I know as events professionals we typically see a problem and try to solve it quickly – this is a key skill within our profession. However, we must be mindful at this initial stage to not put too much emphasis on the outcome, because in doing so we will miss a crucial step. 

As an industry, we must look at the disparities that exist, but in my opinion, more importantly, we need to question ourselves individually on how we contribute to these disparities.

American lawyer Bryan Stevenson said: “You don’t change the world with ideas in your mind, but with the conviction of your heart.” 

Any actions the industry takes should come from a genuine place of understanding.  

And hey, it’s ok to make mistakes or get it wrong sometimes, that’s what learning is all about!
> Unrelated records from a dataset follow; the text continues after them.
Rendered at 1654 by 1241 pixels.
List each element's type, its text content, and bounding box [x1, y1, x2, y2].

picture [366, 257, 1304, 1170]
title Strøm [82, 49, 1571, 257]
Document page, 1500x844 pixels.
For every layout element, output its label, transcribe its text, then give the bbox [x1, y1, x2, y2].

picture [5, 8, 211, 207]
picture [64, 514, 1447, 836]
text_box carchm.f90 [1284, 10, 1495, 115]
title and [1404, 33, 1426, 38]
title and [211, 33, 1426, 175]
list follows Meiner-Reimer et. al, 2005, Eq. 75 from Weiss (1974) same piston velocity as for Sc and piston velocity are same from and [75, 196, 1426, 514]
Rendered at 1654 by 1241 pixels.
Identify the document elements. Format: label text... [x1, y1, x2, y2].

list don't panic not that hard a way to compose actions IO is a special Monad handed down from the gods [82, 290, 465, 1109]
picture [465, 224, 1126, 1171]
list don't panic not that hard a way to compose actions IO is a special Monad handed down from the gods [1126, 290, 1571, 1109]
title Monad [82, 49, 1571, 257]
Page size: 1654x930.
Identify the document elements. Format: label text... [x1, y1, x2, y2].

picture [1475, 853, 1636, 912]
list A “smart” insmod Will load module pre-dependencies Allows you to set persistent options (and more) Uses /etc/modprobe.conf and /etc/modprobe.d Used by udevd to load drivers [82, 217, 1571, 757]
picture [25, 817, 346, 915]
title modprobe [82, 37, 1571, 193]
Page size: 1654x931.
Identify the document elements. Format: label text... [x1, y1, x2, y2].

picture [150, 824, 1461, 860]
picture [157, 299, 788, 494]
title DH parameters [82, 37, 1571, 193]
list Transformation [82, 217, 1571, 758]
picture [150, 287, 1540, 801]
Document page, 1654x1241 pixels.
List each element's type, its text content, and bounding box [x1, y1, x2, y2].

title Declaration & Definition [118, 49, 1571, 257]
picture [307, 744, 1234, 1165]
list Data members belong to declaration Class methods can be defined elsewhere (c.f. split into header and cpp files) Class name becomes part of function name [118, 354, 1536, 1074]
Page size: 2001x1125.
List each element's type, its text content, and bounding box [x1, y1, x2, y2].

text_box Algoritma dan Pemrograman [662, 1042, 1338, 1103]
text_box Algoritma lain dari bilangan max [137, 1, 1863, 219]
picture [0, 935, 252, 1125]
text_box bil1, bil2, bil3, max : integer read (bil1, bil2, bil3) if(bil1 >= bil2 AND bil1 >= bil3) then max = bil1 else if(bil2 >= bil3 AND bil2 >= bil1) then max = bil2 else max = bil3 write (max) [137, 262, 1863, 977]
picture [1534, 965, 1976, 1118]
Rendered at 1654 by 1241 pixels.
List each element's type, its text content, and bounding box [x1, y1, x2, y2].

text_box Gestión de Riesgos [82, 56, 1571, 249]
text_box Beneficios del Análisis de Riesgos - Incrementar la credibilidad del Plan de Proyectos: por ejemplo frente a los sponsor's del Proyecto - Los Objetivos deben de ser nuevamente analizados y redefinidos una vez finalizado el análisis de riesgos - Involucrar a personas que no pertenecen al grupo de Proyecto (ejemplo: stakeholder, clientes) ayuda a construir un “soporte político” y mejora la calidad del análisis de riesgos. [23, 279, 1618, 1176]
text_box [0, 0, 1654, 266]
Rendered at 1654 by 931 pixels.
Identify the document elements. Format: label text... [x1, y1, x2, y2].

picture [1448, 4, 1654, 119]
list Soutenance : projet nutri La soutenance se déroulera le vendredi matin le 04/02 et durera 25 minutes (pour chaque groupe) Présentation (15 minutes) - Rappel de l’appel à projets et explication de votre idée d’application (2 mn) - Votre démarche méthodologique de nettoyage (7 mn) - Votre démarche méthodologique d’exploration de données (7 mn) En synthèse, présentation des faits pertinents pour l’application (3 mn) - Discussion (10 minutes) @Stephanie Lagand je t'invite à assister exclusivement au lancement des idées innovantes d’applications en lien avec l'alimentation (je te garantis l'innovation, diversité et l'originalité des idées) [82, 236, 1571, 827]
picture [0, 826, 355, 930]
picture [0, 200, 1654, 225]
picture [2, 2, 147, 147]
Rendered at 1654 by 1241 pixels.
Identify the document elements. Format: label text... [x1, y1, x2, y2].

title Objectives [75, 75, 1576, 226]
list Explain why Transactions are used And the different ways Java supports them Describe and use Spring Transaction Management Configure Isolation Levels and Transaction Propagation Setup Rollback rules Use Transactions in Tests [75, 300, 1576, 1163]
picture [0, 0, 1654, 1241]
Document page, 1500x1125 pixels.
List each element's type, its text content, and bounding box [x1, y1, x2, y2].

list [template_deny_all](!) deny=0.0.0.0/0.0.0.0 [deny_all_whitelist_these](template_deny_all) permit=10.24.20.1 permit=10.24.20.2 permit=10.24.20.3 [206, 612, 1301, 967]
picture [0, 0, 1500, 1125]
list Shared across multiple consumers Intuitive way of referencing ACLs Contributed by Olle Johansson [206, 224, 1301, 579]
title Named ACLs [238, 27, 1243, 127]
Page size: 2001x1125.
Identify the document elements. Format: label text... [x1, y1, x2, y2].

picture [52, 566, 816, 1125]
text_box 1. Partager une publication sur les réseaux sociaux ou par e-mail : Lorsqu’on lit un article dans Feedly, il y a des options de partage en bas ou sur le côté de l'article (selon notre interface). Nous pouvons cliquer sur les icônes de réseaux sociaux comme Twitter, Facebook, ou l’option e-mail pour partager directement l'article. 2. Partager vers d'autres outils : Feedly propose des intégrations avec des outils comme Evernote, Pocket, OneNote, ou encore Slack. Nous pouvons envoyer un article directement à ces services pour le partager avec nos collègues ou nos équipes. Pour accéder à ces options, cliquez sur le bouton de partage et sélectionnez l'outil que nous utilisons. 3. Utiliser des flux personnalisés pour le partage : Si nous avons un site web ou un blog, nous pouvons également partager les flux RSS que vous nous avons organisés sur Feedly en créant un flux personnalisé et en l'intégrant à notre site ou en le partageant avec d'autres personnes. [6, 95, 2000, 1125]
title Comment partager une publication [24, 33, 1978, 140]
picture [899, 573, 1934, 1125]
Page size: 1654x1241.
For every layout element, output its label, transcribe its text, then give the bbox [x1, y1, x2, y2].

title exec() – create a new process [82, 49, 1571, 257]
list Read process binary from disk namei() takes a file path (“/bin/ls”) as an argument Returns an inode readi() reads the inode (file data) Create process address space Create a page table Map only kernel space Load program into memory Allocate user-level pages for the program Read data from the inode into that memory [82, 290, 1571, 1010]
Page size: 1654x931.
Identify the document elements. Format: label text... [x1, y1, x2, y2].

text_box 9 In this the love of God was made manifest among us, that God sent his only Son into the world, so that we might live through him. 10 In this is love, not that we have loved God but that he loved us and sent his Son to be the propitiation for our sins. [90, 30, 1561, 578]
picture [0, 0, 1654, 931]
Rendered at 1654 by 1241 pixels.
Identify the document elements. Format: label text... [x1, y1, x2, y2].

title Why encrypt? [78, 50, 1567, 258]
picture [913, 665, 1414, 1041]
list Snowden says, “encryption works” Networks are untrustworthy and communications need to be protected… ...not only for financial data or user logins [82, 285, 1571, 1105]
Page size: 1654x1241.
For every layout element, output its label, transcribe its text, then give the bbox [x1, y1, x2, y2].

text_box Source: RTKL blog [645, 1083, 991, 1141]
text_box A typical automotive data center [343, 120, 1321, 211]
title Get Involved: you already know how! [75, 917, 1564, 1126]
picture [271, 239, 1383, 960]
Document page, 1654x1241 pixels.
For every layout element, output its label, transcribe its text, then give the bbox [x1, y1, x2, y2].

This should not be a barrier to showing up. The more we talk the easier this will get, I promise. Being imperfect is better than not engaging at all.

There is currently a lot of work going on behind the scenes around developing an Events Diversity Alliance, to provide resources, support and training for events businesses and organisations around racial equality and diversity, so you won’t have to go it alone.  All we ask is that you show up with an open mind and an open heart. 

I have faith eventprofs, let’s do this!

Gabrielle Austen-Browne is an events and sales manager, wellness champion and diversity committee member for the events industry. The views expressed in this article do not necessarily represent the views of C&IT.